Moreover, Bill Henderson, executive director of the New York City Transit Riders' Council and the MTA's citizens advisory committee, says the decreased train frequency associated with the loading changes reduces much-needed margin for error.        
If a train has to be taken out of service, for example, the next train has to carry twice as many people. If an express train breaks down, or a sick passenger delays service on a line, other trains become more crowded. When trains are relatively empty, Henderson said, such disruptions can be absorbed. But after the changes, he says, "Because the standard is people standing, then if something goes wrong, you really have a packed situation."

The MTA's cuts to off-peak service come at a time when train usage is less concentrated on rush hour than it used to be. Off-peak ridership has increased drastically, Henderson says, in part because people are working less traditional hours, and in part because today's subway system is used more often, by more people, for more than just getting to work.

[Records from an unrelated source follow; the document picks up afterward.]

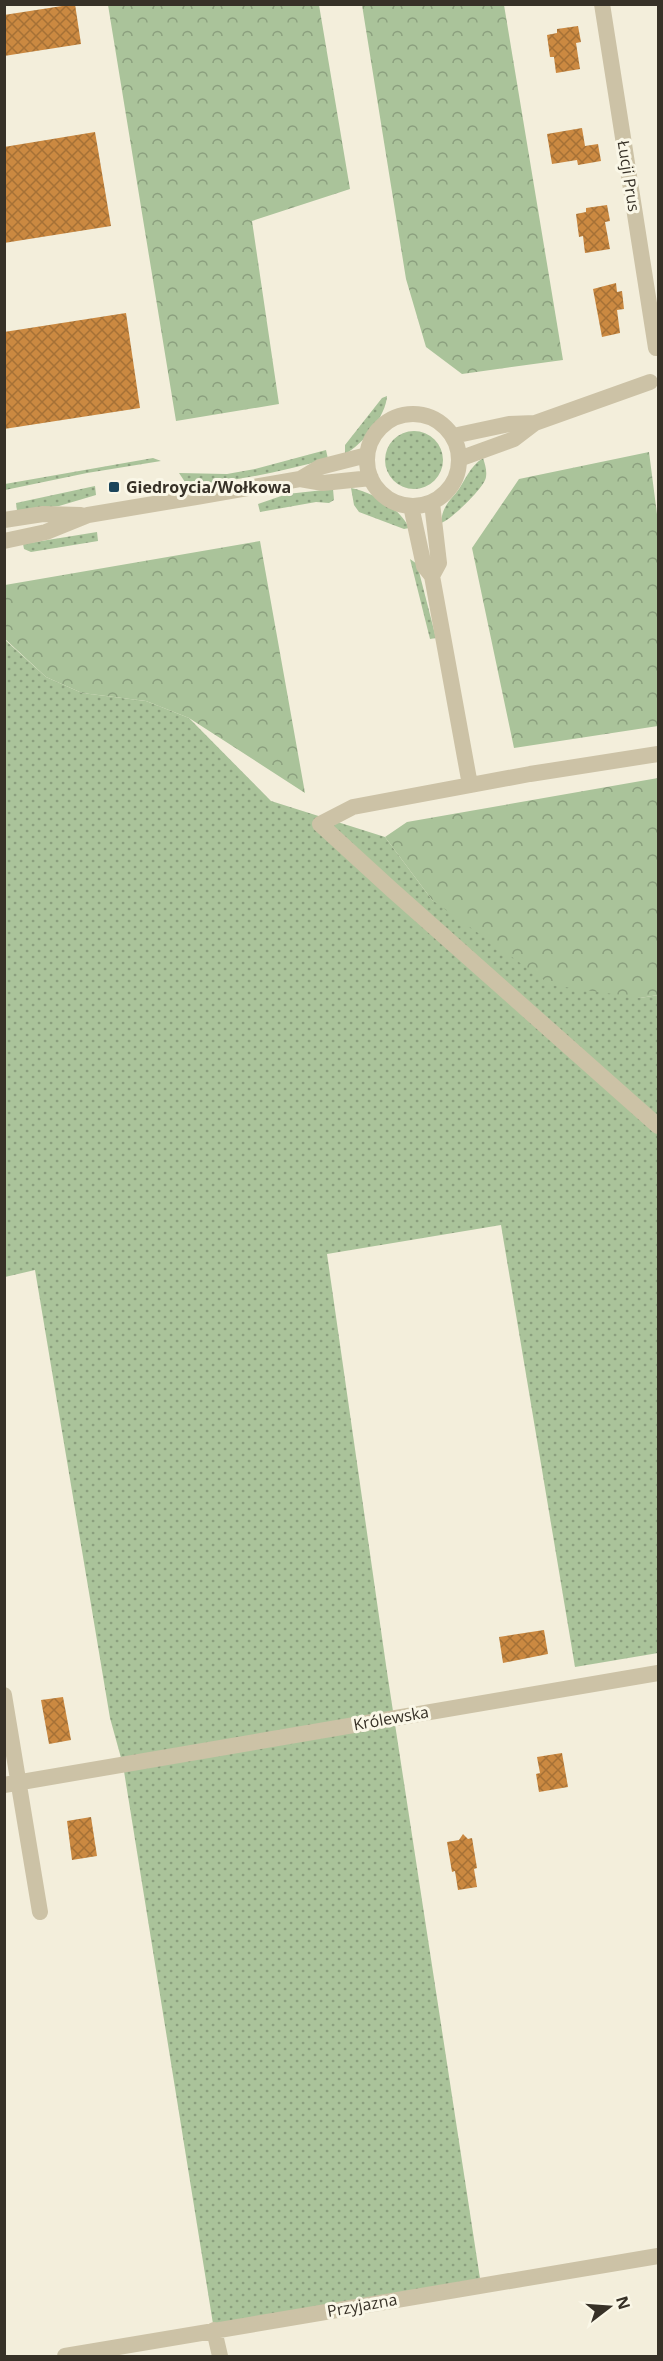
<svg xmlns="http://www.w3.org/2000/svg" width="663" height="2361" viewBox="0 0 663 2361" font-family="'Open Sans',sans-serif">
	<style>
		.green { fill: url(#green-dots) }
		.forest { fill: url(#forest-crowns) }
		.building { fill: url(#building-cross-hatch) }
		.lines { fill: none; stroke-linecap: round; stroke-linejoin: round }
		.minor { stroke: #ccc2a6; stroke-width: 16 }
		.poi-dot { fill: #1b455b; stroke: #faf7e7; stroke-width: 2 }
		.labels { text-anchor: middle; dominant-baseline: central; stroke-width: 6; stroke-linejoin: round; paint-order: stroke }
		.street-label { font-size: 16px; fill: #373127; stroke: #faf7e7 }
		.poi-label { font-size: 16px; font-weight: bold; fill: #373127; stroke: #faf7e7; text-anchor: start }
	</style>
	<defs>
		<pattern id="green-dots" width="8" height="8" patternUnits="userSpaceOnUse" patternTransform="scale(1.5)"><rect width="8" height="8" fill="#aac39a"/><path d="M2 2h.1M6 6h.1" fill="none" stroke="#8b9f7e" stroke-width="1.8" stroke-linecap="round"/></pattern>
		<pattern id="forest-crowns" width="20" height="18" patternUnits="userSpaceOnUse" patternTransform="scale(1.5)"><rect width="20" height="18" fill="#aac39a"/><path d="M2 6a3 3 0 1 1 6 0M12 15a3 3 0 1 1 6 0" fill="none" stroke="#8b9f7e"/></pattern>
		<pattern id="building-cross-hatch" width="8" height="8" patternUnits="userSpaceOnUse" patternTransform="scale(1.5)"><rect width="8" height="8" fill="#cb8941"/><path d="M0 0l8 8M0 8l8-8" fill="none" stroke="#a67136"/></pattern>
	</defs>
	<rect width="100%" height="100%" fill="#f3eedb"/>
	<path class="green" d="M387,396C386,416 363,444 345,454V445L382,398Z
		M385 460a29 29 0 1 1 58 0a29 29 0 1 1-58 0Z
		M326,450L328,459C281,471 236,482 187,485L179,473L227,474L255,469Z
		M153,458L161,461L87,473L5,490V484Z
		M483,458C485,464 487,470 486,477C485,487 451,520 441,523C442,509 447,503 456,493C466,480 469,467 483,458Z
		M95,486L96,495L59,506L17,511L16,503Z
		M351,488C372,492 400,508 409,528L404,529L359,512L354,505Z
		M333,489L334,500L329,503L316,502L260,512L258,504L287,494Z
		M97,532L98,541L31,552L24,549L23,544Z
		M410,559L417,564L436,638L430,639Z
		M4,639L46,677L82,693L146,701L189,718L271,801L385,837L432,900L640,998L658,995V1653L575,1667L501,1225L327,1254L387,1672L481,2285L214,2330L123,1765L110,1718L35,1270L5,1277Z"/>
	<path class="forest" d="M108,5H319L350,189L252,221L279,404L176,421Z
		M362,5H504L563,360L462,374L426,347L406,279Z
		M649,452L658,522V726L514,748L472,548L519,479Z
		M260,541L305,793L189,718L146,701L82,693L46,677L5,639V585Z
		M658,778V995L640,998L551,985L432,900L385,837L407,822Z"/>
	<path class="building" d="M75,4L81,44L4,56V15Z
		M578,26L581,42L576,43L580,69L556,73L554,57H550L547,35L557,33V29Z
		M582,128L585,146L598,144L601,161L578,165L577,160L552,164L547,134Z
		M95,132L111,226L4,243V147Z
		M607,205L610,221L605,222L610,249L585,253L583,236L579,237L576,214L586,212V208Z
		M616,283L617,292L622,291L624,309L617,310L620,333L602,337L593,289Z
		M126,313L140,408L4,429V332Z
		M544,1630L548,1654L503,1663L499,1637Z
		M63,1697L71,1740L49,1744L41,1700Z
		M562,1753L568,1787L539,1792L536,1774L540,1773L537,1757Z
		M91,1817L97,1856L72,1860L67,1821Z
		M463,1834L468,1839L472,1838L477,1868L474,1869L477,1887L458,1890L455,1871L452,1872L447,1842L459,1840Z"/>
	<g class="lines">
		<path class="minor" d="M602,4L656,348
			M367 460a46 46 0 1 1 92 0a46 46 0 1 1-92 0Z
			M453,436L509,424L535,423L650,382
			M459,459L514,439L535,423
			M300,479L320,467L367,455
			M432,503L439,563L432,576
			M411,506L424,566L432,576L470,785
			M4,520L43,514L81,515
			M4,541L46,532L88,515L196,497L300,479L323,483L371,478
			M658,754L530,774L353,807L320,824L391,889L658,1126
			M4,1695L40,1912
			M4,1785L658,1673
			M214,2330L220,2356
			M65,2356L658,2256"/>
	</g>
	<rect class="poi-dot" x="108" y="481" width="12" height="12" rx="3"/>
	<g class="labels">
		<g class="street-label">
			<text transform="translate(629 176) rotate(81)">Łucji Prus</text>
			<text transform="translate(391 1718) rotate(-10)">Królewska</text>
			<text transform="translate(362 2305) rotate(-10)">Przyjazna</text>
		</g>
		<g class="poi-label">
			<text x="126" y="487">Giedroycia/Wołkowa</text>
		</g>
	</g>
	<rect width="663" height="2361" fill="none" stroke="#373127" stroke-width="12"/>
	<g transform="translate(609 2307) rotate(73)" stroke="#faf7e7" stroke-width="4.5" paint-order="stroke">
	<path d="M0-4.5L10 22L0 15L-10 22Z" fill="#373127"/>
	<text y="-9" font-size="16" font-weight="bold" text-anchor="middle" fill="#373127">N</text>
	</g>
</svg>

More people, more problems

More crowding on subways could affect more than just personal comfort, although the effects can be complex.
Robert McCrie, a professor at John Jay College of Criminal Justice who specializes in security issues in public areas, says pickpockets who operate on subways can have a greater advantage on crowded trains. On the other hand, he says, empty train cars, particularly late at night, can also be dangerous.

Ed Galea, a professor at the University of Greenwich who is an expert in fire safety and evacuations, says in an email that in an emergency, increased crowding in subway cars decreases the system's safety margin – the difference between the time needed to get everyone off a train and the time that is actually available. Whether that narrowed margin means the system is unsafe is another question, Galea says, but certain types of evacuations are more difficult when there are more riders. While an evacuation in a station, onto a platform, can flow relatively quickly, Galea says, an emergency that requires moving passengers from car to car, or from cars onto the track bed, could be more dangerous.